Migrating from Lucene 2.9.1 to Solr 1.4.0 - Performance issues under heavy load

classic Classic list List threaded Threaded
2 messages Options
Reply | Threaded
Open this post in threaded view
|

Migrating from Lucene 2.9.1 to Solr 1.4.0 - Performance issues under heavy load

Ophir Adiv
Hi,



I’m currently involved in a project of migrating from Lucene 2.9.1 to Solr
1.4.0.

During stress testing, I encountered this performance problem:

While actual search times in our shards (which are now running Solr) have
not changed, the total time it takes for a query has increased dramatically.

During this performance test, we of course do not modify the indexes.

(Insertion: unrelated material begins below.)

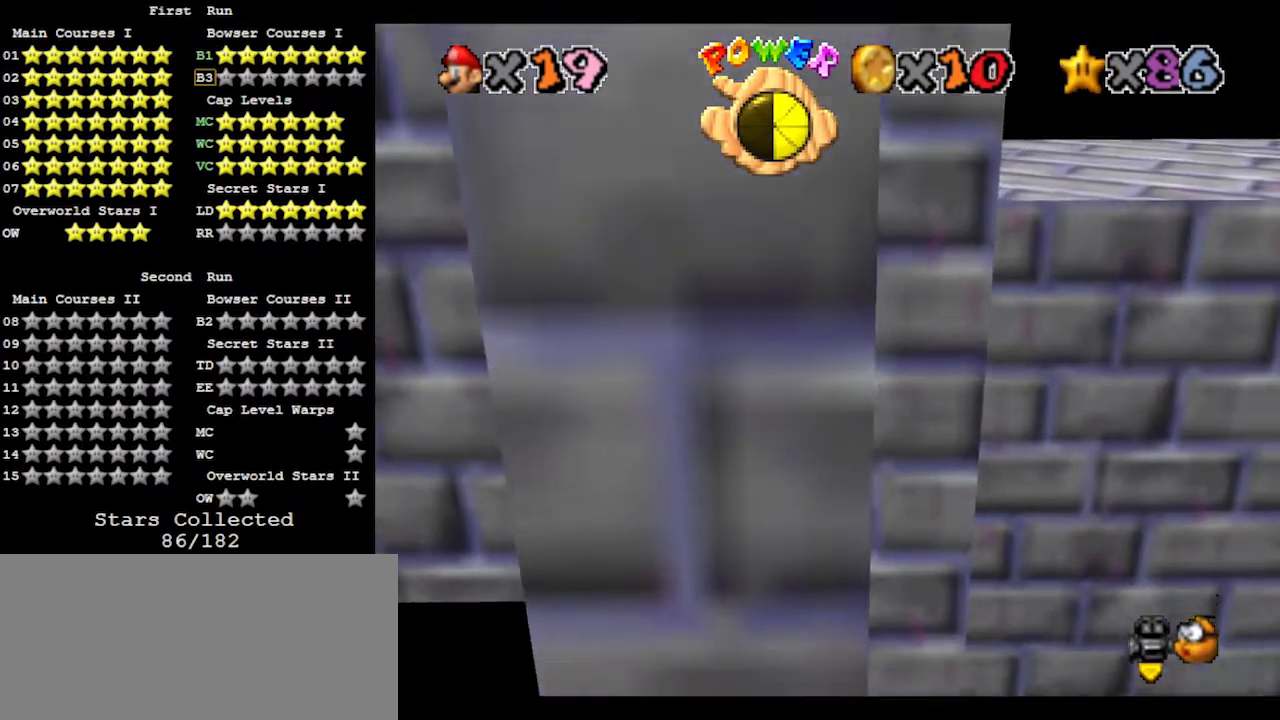
{"buttons": [], "left_stick": "down", "events": [[200, "A", "up"]]}
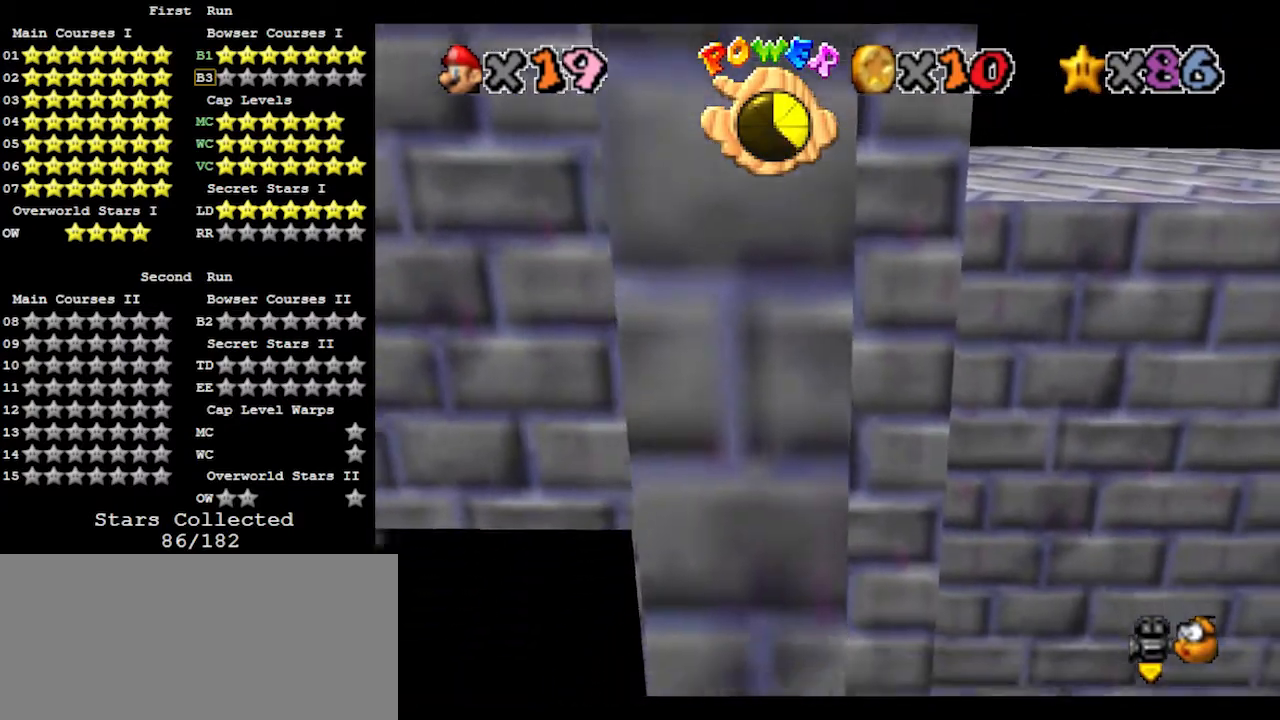
{"buttons": ["A"], "left_stick": "up-right", "events": [[100, "left_stick", "up-right"], [133, "A", "down"]]}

Our application is sending Solr select queries concurrently to the 8 shards,
using CommonsHttpSolrServer.

I added some timing debug messages, and found that
CommonsHttpSolrServer.java, line 416 takes about 95% of the application’s
total search time:

int statusCode = _httpClient.executeMethod(method);



Just to clarify: looking at access logs of the Solr shards, TTLB for a query
might be around 5 ms. (on all shards), but httpClient.executeMethod() for
this query can be much higher – say, 50 ms.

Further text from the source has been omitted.